Stored data lines
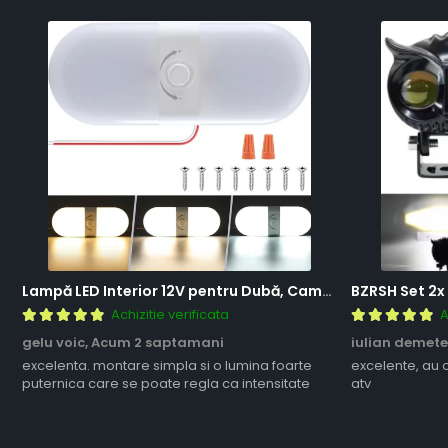
Lampă LED Interior 12V pentru Dubă, Camper și Rulotă - 180LED, 33 cm, 3 Temperaturii de Culoare, Intensitate Reglabilă, Iluminare Compartiment Marfă
Achizitie verificata
A
gelu voic,
Acum 2 saptamani
iulian demete
excelenta. montare simpla si o lumina foarte
excelente, au 
puternica care se poate regla ca intensitate
atv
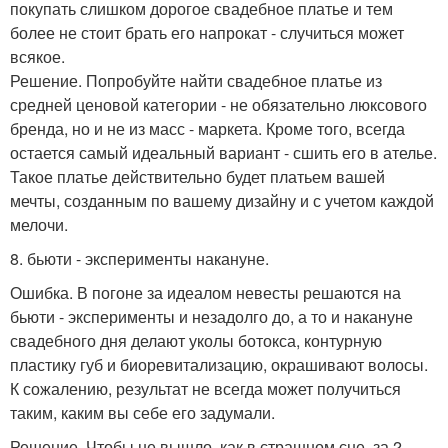
покупать слишком дорогое свадебное платье и тем
более не стоит брать его напрокат - случиться может
всякое.
Решение. Попробуйте найти свадебное платье из
средней ценовой категории - не обязательно люксового
бренда, но и не из масс - маркета. Кроме того, всегда
остается самый идеальный вариант - сшить его в ателье.
Такое платье действительно будет платьем вашей
мечты, созданным по вашему дизайну и с учетом каждой
мелочи.
8. бьюти - эксперименты накануне.
Ошибка. В погоне за идеалом невесты решаются на
бьюти - эксперименты и незадолго до, а то и накануне
свадебного дня делают уколы ботокса, контурную
пластику губ и биоревитализацию, окрашивают волосы.
К сожалению, результат не всегда может получиться
таким, каким вы себе его задумали.
Решение. Чтобы не вышло, как в страшном сне, за 2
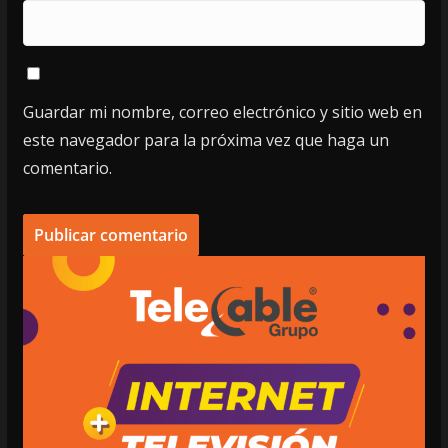
Guardar mi nombre, correo electrónico y sitio web en
este navegador para la próxima vez que haga un
comentario.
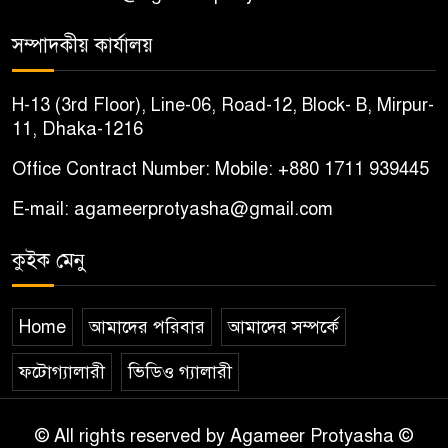
সম্পাদকীয় কার্যালয়
H-13 (3rd Floor), Line-06, Road-12, Block- B, Mirpur-
11, Dhaka-1216
Office Contract Number: Mobile: +880 1711 939445
E-mail: agameerprotyasha@gmail.com
কুইক মেনু
Home
আমাদের পরিবার
আমাদের সম্পর্কে
ফটোগ্যালারী
ভিডিও গ্যালারী
© All rights reserved by Agameer Protyasha ©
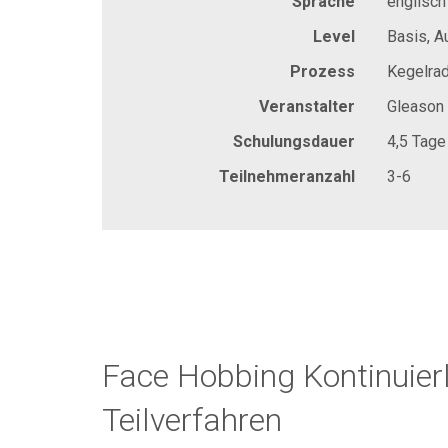
Sprache
englisch
Level
Basis, A
Prozess
Kegelrad
Veranstalter
Gleason
Schulungsdauer
4,5 Tage
Teilnehmeranzahl
3-6
Face Hobbing Kontinuier
Teilverfahren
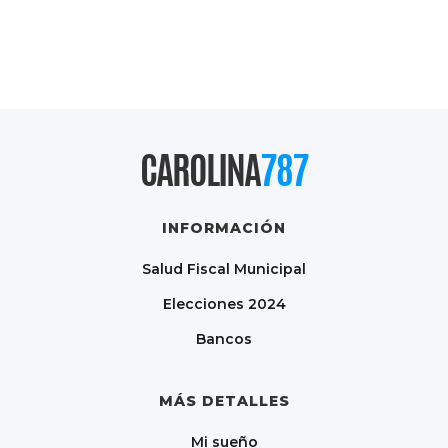
CAROLINA
787
INFORMACIÓN
Salud Fiscal Municipal
Elecciones 2024
Bancos
MÁS DETALLES
Mi sueño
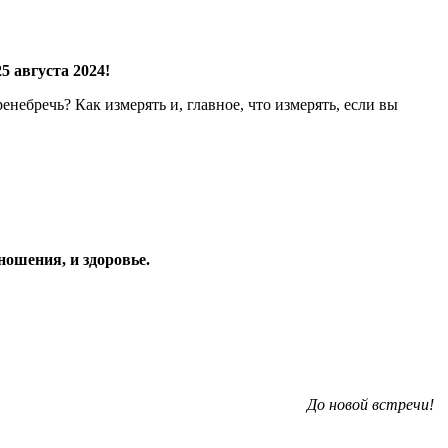
5 августа 2024!
енебречь? Как измерять и, главное, что измерять, если вы
тношения, и здоровье.
До новой встречи!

Work required: Rewrite all of the lines above as a numbered list, skipping any blank lines and leaving the pictures out.

Written response:
1. Lampă LED Interior 12V pentru Dubă, Camper și Rulotă - 180LED, 33 cm, 3 Temperaturii de Culoare, Intensitate Reglabilă, Iluminare Compartiment Marfă
2. Achizitie verificata
3. A
4. gelu voic,
5. Acum 2 saptamani
6. iulian demete
7. excelenta. montare simpla si o lumina foarte
8. excelente, au 
9. puternica care se poate regla ca intensitate
10. atv
11. покупать слишком дорогое свадебное платье и тем
12. более не стоит брать его напрокат - случиться может
13. всякое.
14. Решение. Попробуйте найти свадебное платье из
15. средней ценовой категории - не обязательно люксового
16. бренда, но и не из масс - маркета. Кроме того, всегда
17. остается самый идеальный вариант - сшить его в ателье.
18. Такое платье действительно будет платьем вашей
19. мечты, созданным по вашему дизайну и с учетом каждой
20. мелочи.
21. 8. бьюти - эксперименты накануне.
22. Ошибка. В погоне за идеалом невесты решаются на
23. бьюти - эксперименты и незадолго до, а то и накануне
24. свадебного дня делают уколы ботокса, контурную
25. пластику губ и биоревитализацию, окрашивают волосы.
26. К сожалению, результат не всегда может получиться
27. таким, каким вы себе его задумали.
28. Решение. Чтобы не вышло, как в страшном сне, за 2
29. Guardar mi nombre, correo electrónico y sitio web en
30. este navegador para la próxima vez que haga un
31. comentario.
32. সম্পাদকীয় কার্যালয়
33. H-13 (3rd Floor), Line-06, Road-12, Block- B, Mirpur-
34. 11, Dhaka-1216
35. Office Contract Number: Mobile: +880 1711 939445
36. E-mail: agameerprotyasha@gmail.com
37. কুইক মেনু
38. Home
39. আমাদের পরিবার
40. আমাদের সম্পর্কে
41. ফটোগ্যালারী
42. ভিডিও গ্যালারী
43. © All rights reserved by Agameer Protyasha ©
44. Sprache
45. englisch
46. Level
47. Basis, A
48. Prozess
49. Kegelrad
50. Veranstalter
51. Gleason
52. Schulungsdauer
53. 4,5 Tage
54. Teilnehmeranzahl
55. 3-6
56. Face Hobbing Kontinuier
57. Teilverfahren
58. CAROLINA
59. 787
60. INFORMACIÓN
61. Salud Fiscal Municipal
62. Elecciones 2024
63. Bancos
64. MÁS DETALLES
65. Mi sueño
66. 5 августа 2024!
67. енебречь? Как измерять и, главное, что измерять, если вы
68. тношения, и здоровье.
69. До новой встречи!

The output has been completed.